--- Supplied records ---

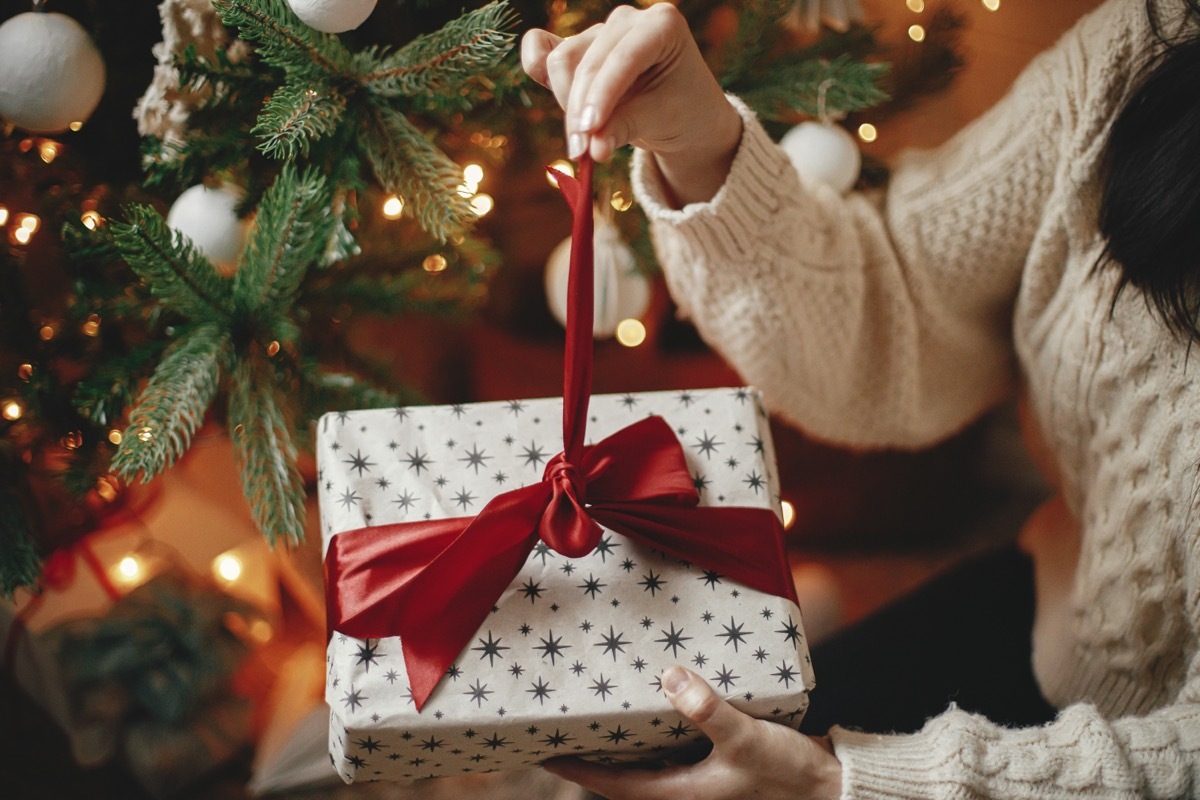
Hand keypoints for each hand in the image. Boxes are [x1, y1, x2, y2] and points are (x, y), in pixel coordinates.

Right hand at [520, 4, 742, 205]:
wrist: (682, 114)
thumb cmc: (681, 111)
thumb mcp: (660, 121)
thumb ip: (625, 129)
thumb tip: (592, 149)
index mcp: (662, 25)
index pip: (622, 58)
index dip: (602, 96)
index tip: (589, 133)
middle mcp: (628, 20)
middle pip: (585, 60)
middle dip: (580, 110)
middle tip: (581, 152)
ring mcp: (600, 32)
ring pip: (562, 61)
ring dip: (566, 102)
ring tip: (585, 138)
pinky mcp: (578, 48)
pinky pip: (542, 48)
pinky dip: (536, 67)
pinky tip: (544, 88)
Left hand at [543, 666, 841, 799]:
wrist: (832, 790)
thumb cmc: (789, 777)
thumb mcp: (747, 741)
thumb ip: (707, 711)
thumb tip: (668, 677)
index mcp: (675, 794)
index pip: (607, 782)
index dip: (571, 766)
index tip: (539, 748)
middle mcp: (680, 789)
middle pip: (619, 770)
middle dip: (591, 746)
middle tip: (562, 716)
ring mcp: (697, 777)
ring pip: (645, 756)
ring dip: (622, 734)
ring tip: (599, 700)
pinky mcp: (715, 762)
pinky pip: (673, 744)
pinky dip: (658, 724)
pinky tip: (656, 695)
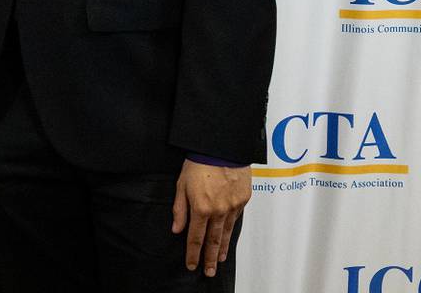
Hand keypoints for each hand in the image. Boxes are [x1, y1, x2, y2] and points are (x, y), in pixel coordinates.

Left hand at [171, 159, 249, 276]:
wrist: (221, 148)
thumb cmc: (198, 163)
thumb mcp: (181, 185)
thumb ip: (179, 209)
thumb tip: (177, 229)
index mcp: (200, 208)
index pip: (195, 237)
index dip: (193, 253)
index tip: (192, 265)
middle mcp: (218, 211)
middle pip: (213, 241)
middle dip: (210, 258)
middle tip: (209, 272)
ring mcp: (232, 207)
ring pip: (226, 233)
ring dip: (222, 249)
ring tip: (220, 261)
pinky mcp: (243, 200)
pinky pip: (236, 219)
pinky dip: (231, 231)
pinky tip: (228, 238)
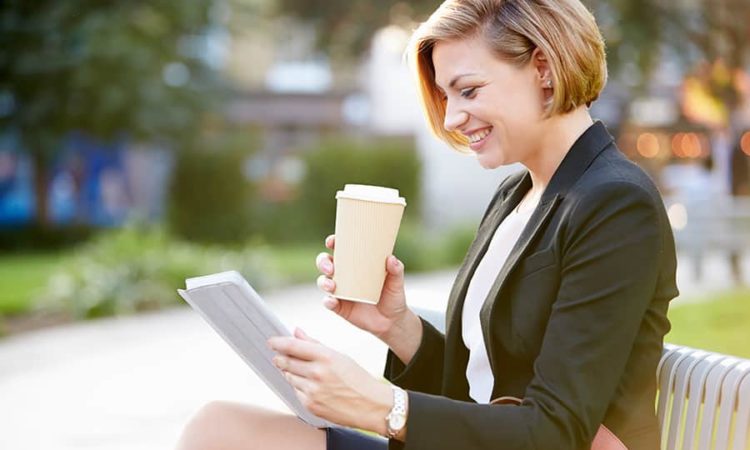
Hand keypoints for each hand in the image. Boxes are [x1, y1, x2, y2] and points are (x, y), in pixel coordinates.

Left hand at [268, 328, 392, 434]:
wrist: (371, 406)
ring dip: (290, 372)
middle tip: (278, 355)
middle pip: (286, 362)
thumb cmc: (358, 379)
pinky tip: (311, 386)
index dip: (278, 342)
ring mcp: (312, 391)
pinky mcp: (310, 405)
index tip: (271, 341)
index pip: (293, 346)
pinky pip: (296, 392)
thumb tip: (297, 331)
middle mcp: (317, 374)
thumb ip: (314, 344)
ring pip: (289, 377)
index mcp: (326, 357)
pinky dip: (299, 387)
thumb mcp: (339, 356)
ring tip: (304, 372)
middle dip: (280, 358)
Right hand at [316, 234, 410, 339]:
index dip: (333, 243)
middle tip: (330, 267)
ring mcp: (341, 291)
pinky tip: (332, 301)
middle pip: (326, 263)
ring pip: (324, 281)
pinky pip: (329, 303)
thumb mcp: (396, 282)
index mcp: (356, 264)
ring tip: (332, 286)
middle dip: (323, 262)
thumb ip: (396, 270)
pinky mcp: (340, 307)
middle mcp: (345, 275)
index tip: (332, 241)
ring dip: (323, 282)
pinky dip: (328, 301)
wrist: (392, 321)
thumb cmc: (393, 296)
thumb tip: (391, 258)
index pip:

---

▶ _Task to complete_:
Nothing but the lines from the one containing "thumb mcp: (339, 356)" through the end of the entries belongs in the answer; repeat them exactly.

▶ _Task result_:
thumb mcp: (339, 356)
ring tip: (304, 372)
middle dip: (280, 358)
Right hand at [316, 234, 410, 339]:
index dip: (333, 243)
middle tip: (330, 267)
ring mcp: (341, 291)
pinky tip: (332, 301)
middle pip: (326, 263)
ring pip: (324, 281)
pinky pip: (329, 303)
thumb mcp: (396, 282)
index mcp: (356, 264)
ring tip: (332, 286)
middle dip: (323, 262)
thumb ip: (396, 270)
pinky mcp: (340, 307)
middle mcp: (345, 275)
index tip: (332, 241)
ring dip: (323, 282)
pinky dip: (328, 301)
wrist: (392, 321)
thumb cmc: (393, 296)
thumb tip: (391, 258)
index pip:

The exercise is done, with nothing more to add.